According to The Office for National Statistics, the proportion of children born to unwed mothers in England and Wales in 2012 was at a record 47.5%, an increase from 25% in 1988.

The 2011 census showed that the number of married people in England and Wales had fallen to 45 percent, just over half the population a decade ago.

“A lot of people don’t realize that long-term cohabitation with children is really rare,” stated Christian Guy, director of the Centre for Social Justice. “Most people with children who are still together after many years are married. Long-term results show that there is something different about being married; it is more stable. People are bound together when they are married in a way that they are not if they are just living together.”

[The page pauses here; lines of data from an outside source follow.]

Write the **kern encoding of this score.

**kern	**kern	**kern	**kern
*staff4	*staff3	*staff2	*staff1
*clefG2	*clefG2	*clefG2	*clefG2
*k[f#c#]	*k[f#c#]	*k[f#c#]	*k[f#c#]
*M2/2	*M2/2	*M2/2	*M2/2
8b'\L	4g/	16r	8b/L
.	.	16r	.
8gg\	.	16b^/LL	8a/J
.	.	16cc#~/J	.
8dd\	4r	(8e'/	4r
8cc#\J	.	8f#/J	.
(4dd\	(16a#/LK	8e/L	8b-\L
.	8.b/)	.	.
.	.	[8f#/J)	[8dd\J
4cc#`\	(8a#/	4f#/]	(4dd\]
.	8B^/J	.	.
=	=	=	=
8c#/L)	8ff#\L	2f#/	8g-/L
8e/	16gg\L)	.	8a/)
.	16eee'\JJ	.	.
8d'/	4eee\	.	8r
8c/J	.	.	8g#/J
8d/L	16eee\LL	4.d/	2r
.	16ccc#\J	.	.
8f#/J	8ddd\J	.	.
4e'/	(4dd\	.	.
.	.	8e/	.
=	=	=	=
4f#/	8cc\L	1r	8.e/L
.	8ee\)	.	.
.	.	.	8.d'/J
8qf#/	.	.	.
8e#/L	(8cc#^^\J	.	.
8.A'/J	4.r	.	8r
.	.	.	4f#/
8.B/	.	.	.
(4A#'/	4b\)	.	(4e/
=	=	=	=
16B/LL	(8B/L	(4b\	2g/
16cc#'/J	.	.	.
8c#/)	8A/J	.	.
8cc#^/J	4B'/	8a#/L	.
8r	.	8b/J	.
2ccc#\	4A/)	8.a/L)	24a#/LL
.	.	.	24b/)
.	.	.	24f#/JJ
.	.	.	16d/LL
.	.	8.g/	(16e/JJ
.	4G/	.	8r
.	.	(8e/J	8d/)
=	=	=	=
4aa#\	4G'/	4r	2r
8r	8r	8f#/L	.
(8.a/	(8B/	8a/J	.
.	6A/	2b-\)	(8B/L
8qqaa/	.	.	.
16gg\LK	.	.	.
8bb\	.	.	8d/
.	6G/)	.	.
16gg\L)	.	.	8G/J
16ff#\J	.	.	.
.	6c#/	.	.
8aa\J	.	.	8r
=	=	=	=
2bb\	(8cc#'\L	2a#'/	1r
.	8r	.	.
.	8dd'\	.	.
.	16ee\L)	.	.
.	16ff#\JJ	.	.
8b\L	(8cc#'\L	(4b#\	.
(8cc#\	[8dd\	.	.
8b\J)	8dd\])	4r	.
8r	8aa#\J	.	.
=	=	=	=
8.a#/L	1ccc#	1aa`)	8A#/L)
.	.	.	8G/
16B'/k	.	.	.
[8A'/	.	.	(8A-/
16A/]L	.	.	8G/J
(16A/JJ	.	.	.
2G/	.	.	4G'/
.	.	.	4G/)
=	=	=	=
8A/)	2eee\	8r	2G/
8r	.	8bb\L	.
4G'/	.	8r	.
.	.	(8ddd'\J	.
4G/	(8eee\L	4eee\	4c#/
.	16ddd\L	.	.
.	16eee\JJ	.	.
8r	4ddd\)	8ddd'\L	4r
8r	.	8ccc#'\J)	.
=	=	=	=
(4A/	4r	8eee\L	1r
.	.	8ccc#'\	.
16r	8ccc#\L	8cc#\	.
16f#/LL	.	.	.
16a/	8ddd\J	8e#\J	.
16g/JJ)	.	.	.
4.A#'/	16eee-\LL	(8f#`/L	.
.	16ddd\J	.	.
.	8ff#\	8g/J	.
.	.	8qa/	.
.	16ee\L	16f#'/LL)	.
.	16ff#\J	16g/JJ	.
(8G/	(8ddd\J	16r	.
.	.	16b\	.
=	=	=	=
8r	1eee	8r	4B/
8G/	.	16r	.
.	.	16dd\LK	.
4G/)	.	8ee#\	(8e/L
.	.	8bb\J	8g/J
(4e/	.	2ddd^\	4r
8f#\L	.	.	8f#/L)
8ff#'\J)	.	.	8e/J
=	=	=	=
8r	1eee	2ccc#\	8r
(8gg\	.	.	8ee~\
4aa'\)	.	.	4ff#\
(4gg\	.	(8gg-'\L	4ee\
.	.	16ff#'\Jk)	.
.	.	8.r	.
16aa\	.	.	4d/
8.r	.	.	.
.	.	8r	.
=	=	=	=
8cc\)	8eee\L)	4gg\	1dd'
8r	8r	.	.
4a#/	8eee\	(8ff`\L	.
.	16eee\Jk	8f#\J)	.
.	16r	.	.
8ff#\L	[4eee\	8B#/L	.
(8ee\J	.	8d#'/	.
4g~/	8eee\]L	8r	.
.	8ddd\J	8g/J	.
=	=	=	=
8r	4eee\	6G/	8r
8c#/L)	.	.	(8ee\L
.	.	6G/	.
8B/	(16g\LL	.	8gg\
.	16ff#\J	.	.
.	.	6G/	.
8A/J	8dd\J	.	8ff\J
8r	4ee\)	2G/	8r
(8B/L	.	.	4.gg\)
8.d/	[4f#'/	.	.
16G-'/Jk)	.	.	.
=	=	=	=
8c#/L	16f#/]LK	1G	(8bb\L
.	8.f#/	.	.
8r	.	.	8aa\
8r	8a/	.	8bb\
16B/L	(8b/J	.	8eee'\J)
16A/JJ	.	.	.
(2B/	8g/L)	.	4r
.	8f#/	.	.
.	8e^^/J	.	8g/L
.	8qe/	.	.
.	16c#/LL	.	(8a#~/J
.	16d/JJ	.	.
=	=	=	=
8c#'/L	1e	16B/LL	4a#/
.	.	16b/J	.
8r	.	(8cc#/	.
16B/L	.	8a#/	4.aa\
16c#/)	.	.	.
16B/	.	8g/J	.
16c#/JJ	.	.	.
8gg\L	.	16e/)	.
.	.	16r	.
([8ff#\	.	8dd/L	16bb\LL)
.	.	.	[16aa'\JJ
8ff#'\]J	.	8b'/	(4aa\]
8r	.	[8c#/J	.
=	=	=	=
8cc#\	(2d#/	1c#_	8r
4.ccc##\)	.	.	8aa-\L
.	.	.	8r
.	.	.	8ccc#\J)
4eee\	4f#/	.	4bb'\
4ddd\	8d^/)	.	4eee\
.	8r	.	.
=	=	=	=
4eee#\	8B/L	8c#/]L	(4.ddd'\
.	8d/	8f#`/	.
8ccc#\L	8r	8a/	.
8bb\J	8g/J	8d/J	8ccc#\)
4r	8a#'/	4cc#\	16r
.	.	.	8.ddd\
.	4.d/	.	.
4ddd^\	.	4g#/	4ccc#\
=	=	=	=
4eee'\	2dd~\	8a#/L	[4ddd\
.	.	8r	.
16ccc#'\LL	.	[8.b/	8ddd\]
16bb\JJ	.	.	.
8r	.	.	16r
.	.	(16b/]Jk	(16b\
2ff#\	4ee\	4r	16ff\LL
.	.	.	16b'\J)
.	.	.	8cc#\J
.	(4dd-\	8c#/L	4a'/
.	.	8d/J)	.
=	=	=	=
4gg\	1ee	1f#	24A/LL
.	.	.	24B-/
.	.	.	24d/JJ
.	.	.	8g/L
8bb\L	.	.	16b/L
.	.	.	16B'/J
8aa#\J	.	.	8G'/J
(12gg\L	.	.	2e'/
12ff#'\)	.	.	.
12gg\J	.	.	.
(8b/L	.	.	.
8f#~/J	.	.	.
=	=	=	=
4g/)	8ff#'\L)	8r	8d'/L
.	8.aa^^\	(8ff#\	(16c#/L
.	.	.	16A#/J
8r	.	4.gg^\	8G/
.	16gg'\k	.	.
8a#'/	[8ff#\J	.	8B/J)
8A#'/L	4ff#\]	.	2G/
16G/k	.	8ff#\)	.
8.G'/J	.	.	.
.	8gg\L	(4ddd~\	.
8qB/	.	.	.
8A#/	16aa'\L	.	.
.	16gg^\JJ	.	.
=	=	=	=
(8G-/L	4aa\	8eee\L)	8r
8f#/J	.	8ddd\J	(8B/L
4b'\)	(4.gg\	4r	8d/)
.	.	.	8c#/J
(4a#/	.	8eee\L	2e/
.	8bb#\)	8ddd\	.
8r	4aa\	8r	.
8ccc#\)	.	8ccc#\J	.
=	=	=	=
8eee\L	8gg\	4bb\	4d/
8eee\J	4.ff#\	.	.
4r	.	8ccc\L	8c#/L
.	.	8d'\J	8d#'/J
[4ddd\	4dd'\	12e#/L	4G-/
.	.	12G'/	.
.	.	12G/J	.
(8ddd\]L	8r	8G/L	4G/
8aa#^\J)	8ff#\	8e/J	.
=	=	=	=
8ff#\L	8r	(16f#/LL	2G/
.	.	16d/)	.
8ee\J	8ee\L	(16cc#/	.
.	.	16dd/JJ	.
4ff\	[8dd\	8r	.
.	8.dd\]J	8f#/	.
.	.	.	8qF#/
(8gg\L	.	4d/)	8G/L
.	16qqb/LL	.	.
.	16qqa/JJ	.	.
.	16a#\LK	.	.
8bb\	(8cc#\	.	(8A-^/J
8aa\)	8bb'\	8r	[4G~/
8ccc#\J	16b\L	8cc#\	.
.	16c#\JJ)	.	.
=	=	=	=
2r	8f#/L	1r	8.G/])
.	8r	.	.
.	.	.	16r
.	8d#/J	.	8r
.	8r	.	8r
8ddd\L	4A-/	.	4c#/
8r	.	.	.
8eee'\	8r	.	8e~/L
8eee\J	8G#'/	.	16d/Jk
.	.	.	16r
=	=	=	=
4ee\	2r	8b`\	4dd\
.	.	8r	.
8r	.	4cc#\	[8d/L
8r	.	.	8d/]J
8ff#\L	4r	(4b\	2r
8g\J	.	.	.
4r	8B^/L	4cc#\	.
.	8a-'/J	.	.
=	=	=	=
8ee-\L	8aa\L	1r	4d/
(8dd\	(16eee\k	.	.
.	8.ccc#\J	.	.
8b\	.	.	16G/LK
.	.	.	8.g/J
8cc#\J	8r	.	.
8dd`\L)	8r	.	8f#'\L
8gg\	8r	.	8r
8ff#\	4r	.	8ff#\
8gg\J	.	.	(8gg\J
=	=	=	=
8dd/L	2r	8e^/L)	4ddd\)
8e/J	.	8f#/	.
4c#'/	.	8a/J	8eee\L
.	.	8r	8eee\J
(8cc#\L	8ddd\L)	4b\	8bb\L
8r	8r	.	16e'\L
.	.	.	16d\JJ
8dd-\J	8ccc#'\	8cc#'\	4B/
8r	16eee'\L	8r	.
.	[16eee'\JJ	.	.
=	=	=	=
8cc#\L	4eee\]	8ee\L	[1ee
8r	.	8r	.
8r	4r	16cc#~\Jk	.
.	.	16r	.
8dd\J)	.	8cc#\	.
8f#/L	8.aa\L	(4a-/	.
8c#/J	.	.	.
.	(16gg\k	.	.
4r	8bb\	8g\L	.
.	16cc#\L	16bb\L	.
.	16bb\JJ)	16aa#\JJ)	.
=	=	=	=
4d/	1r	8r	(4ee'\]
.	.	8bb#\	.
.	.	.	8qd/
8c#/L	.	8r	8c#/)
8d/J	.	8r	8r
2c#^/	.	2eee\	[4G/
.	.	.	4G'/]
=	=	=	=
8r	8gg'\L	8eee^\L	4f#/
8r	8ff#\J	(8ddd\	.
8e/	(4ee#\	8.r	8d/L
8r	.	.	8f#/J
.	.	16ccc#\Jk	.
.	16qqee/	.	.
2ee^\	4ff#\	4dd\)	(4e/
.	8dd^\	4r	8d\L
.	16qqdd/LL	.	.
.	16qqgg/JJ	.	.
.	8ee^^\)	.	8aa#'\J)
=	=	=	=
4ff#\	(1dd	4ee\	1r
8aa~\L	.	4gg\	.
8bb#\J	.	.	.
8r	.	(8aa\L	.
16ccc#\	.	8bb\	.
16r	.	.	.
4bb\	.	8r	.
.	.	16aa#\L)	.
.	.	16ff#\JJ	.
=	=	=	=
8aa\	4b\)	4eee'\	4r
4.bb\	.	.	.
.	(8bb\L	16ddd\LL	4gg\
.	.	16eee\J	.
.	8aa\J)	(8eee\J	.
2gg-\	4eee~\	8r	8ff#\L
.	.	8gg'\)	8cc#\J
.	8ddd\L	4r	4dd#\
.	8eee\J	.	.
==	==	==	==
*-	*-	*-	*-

Sir Paul Coleridge was appointed a High Court judge in 2000 after 30 years as a family law specialist at the bar. As a result of the opposition he has received for his comments about marriage, Coleridge announced that he will go into early retirement from the bench.

3 Comments

  1. Good for Sir Paul Coleridge! The more people take a stand for the institution of marriage and family the sooner we shall come out of this morass of. immorality

  2. He is to be commended – one cannot argue with the facts he adduces. Society prefers to follow a secular humanist ideology, rather than face the facts. Whatever the Chief Justice thinks and decides does not alter the facts supported by the Office for National Statistics. Christian ethics may not be popular, but they are valid Truth. Those who love darkness hate the Light.

  3. I am all for a Biblical Marriage. It’s a marriage that lasts forever. It’s a real marriage, a true marriage, a marriage of love. A marriage that is blessed and strengthened and protected by God. Any other marriage will be tossed around in the storms.